BEGIN Text under study

The former US lobbyist – who has welcomed the prospect of a free trade deal with a Trump White House – has met with Boris Johnson, Michael Gove and numerous other senior cabinet figures. Last year, Buzzfeed revealed that Singham was having frequent meetings with then Brexit minister Steve Baker that were not declared in transparency returns.
IEA director Mark Littlewood was previously filmed apparently boasting to an undercover journalist from Greenpeace’s investigative unit Unearthed that his outfit was involved in the “Brexit-influencing game” and had access to government ministers. Littlewood said that he could avoid having to record Singham’s presence at meetings on official data by using his name, instead of Singham’s, on government transparency registers.
IEA staff regularly appear billed as ‘independent’ experts in the British media. Last year, the IEA was accused of pushing “paid-for propaganda” after openDemocracy found its free schools magazine had carried articles arguing against tobacco taxes and climate change science, and in favour of NHS privatisation.
As well as their meeting with Singham, in June 2018 Raab and Truss attended the lobbyists’s ‘Special Trade Commission/Advisory Board’, according to emails released under Freedom of Information legislation.
The Treasury told openDemocracy that this advisory council was convened by Singham and was not connected to government. The department did not provide any other details about the council or its activities. Singham has yet to respond to questions about the role and workings of this council.
Raab has been particularly close to the IEA. In 2012, Raab, Truss and a handful of other young Conservative MPs penned Britannia Unchained which declared that British workers are “among the worst idlers”. Raab later said, “it was the IEA which supported us in waging the war of ideas and launching that book.”
Speaking at the think tank’s 60th birthday celebrations in 2015 (see video below), Raab outlined how crucial the IEA had been to his thinking, and to giving him and his ideas a platform.
In his speech, Raab talked about swimming on a beach in Brazil and emerging from the water only to discover that the current had quietly moved him hundreds of metres along the shore. The IEA operates similarly, he said, quietly moving British politics to the right, without anyone noticing.

END Text under study

- **About this task**:
Could you pick up the report on the IEA's ties to Conservative ministers and carry it forward from its last sentence? The entries that follow come from a separate source.

BEGIN Records supplied

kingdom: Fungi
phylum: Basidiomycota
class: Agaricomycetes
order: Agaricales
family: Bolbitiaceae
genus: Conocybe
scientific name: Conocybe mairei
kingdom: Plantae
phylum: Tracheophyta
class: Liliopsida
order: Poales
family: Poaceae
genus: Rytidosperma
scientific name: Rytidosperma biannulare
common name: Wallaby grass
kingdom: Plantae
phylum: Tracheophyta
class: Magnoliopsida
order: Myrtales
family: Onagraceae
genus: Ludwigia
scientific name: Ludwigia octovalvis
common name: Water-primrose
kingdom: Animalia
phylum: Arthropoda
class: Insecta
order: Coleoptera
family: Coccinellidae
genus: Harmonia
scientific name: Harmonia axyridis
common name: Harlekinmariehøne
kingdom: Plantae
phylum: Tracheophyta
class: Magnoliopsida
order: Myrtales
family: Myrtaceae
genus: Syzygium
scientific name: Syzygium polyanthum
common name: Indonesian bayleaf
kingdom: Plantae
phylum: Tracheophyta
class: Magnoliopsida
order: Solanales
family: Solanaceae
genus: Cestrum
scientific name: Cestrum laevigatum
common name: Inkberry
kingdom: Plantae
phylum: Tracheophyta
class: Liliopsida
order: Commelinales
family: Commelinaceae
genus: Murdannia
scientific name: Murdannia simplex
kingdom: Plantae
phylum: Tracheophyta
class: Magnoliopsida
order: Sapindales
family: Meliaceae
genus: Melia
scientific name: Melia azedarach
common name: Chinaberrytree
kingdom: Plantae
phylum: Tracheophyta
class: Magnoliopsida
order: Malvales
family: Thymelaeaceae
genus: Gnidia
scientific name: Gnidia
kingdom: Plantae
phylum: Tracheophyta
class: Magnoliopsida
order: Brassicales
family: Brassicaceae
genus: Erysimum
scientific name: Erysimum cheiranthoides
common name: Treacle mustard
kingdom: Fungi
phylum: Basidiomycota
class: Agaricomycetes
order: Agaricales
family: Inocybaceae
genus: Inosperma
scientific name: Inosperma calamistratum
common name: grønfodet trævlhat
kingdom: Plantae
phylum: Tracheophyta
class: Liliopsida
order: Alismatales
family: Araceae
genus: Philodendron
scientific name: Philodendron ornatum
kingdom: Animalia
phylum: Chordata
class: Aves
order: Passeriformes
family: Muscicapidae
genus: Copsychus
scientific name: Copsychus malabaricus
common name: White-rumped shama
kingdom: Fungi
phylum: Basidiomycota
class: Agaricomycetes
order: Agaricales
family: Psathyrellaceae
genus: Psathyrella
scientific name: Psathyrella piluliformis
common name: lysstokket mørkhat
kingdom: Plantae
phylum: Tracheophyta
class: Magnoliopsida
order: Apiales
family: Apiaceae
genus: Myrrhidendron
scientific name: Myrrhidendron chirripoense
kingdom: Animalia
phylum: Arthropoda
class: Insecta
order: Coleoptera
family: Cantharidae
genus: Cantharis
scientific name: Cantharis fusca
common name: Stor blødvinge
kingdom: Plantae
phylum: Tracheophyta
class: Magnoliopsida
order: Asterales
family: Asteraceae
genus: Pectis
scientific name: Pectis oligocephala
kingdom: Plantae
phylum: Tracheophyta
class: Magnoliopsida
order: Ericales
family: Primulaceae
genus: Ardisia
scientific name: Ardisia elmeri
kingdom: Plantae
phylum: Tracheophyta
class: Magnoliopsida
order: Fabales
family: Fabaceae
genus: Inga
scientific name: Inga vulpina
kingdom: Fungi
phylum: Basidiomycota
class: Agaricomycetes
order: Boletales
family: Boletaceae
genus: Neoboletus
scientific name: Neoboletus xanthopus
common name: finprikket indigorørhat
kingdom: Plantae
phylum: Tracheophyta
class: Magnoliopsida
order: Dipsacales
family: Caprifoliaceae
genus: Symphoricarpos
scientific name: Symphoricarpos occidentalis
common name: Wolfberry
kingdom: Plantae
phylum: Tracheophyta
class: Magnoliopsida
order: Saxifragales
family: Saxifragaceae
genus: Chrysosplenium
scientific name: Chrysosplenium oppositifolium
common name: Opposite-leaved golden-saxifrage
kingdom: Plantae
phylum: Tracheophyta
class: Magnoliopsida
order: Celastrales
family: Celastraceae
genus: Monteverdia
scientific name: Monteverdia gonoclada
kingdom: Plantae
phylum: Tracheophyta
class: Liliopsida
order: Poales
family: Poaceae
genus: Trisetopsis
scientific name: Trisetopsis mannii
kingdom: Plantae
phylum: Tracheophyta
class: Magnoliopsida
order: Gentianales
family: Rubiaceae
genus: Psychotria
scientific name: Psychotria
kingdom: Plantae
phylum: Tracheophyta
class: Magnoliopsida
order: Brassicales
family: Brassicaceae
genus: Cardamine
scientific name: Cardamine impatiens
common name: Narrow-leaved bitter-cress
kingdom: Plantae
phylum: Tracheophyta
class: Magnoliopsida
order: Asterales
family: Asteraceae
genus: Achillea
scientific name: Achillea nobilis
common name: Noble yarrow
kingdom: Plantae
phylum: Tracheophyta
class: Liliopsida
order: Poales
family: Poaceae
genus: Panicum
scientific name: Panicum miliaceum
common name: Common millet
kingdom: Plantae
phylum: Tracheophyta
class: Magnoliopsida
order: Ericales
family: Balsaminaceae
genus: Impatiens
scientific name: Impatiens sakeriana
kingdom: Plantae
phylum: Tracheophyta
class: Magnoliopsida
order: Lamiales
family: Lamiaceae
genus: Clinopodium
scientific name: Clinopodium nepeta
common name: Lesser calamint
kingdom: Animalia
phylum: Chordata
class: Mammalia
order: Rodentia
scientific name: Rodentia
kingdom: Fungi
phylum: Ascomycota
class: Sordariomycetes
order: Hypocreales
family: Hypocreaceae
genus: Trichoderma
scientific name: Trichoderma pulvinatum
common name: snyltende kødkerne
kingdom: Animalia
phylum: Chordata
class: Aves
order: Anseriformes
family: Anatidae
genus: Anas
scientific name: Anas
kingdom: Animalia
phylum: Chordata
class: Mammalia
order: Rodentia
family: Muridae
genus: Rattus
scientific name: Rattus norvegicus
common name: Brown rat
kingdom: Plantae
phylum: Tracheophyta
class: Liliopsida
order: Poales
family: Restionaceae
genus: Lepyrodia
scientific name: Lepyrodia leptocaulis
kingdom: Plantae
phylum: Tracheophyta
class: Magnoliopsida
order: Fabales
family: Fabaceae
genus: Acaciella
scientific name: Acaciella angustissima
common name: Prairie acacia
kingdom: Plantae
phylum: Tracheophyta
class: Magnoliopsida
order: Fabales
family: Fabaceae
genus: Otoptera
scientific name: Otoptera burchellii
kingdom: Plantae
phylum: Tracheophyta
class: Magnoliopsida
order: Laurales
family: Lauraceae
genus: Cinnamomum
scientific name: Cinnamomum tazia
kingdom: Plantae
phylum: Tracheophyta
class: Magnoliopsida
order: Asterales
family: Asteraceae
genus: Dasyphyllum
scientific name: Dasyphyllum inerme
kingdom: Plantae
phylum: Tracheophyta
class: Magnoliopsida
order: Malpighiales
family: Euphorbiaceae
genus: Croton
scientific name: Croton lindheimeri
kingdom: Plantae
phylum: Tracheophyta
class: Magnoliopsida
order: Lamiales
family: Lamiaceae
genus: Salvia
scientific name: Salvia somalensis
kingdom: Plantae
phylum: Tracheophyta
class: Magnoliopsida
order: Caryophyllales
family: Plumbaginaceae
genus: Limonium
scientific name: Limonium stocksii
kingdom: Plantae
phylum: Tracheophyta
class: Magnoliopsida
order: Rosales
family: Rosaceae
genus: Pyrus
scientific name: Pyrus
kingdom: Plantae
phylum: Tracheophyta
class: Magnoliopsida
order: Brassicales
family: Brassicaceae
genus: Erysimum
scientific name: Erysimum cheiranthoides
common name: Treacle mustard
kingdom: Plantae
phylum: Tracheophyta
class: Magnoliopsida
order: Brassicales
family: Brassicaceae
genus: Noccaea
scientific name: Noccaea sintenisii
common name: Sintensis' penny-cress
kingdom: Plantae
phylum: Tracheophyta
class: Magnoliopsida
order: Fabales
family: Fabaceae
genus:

END Records supplied

- **Output of the exercise**:
Commenting on openDemocracy’s findings Scottish National Party MP Martin Docherty-Hughes said:
"In a Tory leadership race populated mainly by hypocrites and fantasists, it’s saying something that Dominic Raab is the most out-there candidate of the lot. Accepting the role of Brexit Secretary to pursue a strategy he clearly didn't agree with, solely to burnish his leadership credentials, is a supremely cynical act which renders him entirely unsuitable for such high political office – and these documents only underline that.
“Think tanks like the IEA have hijacked the anger around the UK's democratic deficit that caused Brexit to pursue their libertarian agenda, and it is chancers like Raab who are facilitating this sleight of hand – the system is rotten."
Steve Goodrich, research manager at Transparency International, said: “Ministers will be well aware that any discussions they have about official business with lobbyists must be made publicly available in the interests of transparency and accountability.
“When they attend such engagements in a private or party political capacity, which are not subject to disclosure, it is difficult for the outside observer to understand what’s really going on and whether there has been a breach of the ministerial code.”
An IEA spokesperson: “The role of a think tank is to present and promote different ideas. Because of the quality of our research we are regularly asked by policymakers of all kinds from all parties for our thoughts and advice on relevant subject areas.
“Our Director General and other IEA representatives will happily meet with any ministers, MPs, policymakers and stakeholders of all stripes and persuasions, who wish to hear our ideas.”